According to OPS (Arias, 1999) a medicinal plant is (1) any plant used in order to relieve, prevent or cure a disease or to alter physiological and pathological process, or (2) any plant employed as a source of drugs or their precursors. A phytopharmaceutical preparation or herbal medicine is any manufactured medicine obtained exclusively from plants (aerial and non-aerial parts, juices, resins and oil), either in the crude state or as a pharmaceutical formulation (Rates, 2001). 
There is ample archaeological evidence indicating that medicinal plants were regularly employed by people in prehistoric times. In several ancient cultures botanical products were ingested for biomedically curative and psychotherapeutic purposes (Halsberstein, 2005). Knowledge of medicinal plants has usually resulted from trial and error methods, and often based on speculation and superstition (Hamayun et al., 2006). The strong historic bond between plants and human health began to unwind in 1897, when Friedrich Bayer and Co. introduced synthetic acetyl salicylic acid (aspirin) to the world.
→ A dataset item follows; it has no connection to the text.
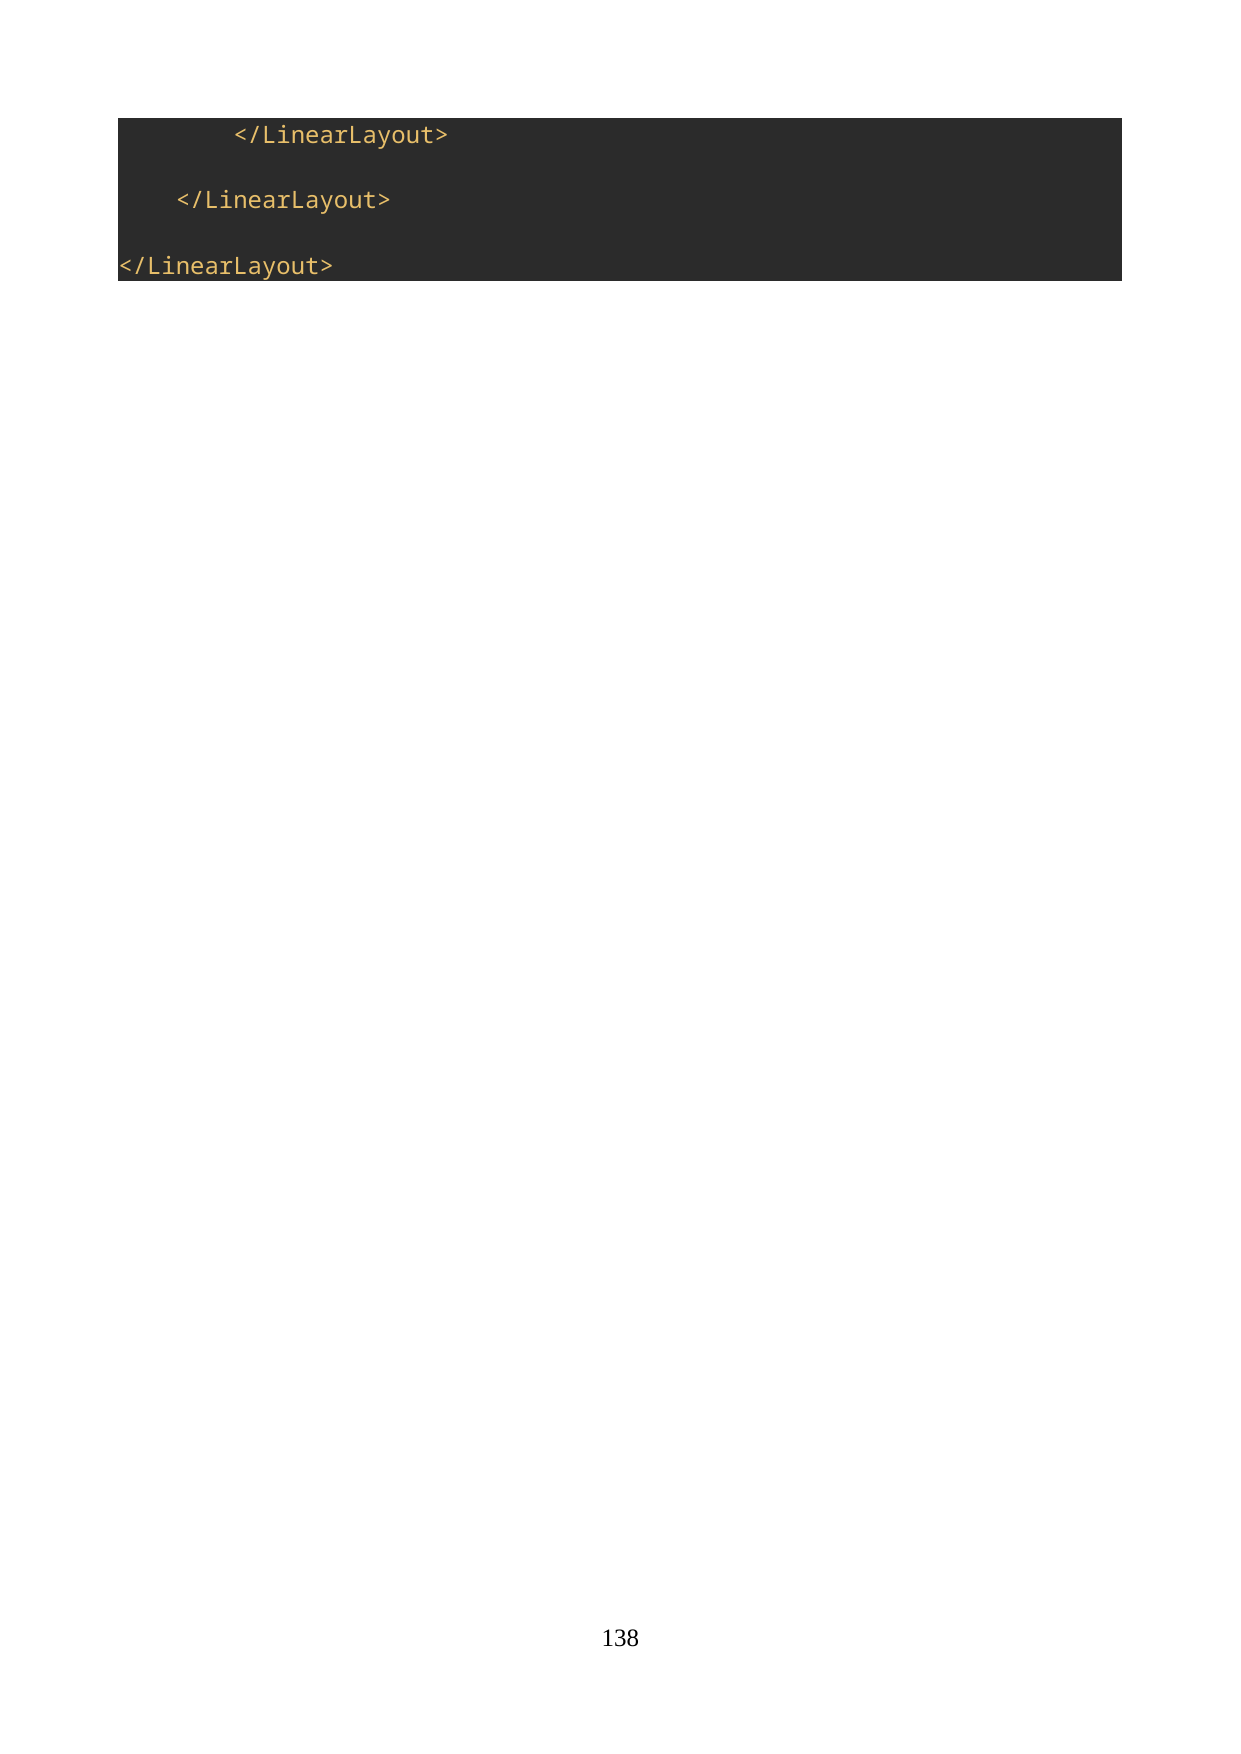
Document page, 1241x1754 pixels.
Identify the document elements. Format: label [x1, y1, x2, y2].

text [118, 118, 1122, 281]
Aspirin is a safer synthetic analogue of salicylic acid, an active ingredient of willow bark, and was discovered independently by residents of both the New and Old worlds as a remedy for aches and fevers (Raskin et al., 2002). Medicinal plants have contributed to humanity's health care, source of livelihood cultural traditions, and financial gains, among others (Hamilton, 2004). However, medicinal plants are constrained by procedures such as classification, identification, and characterization.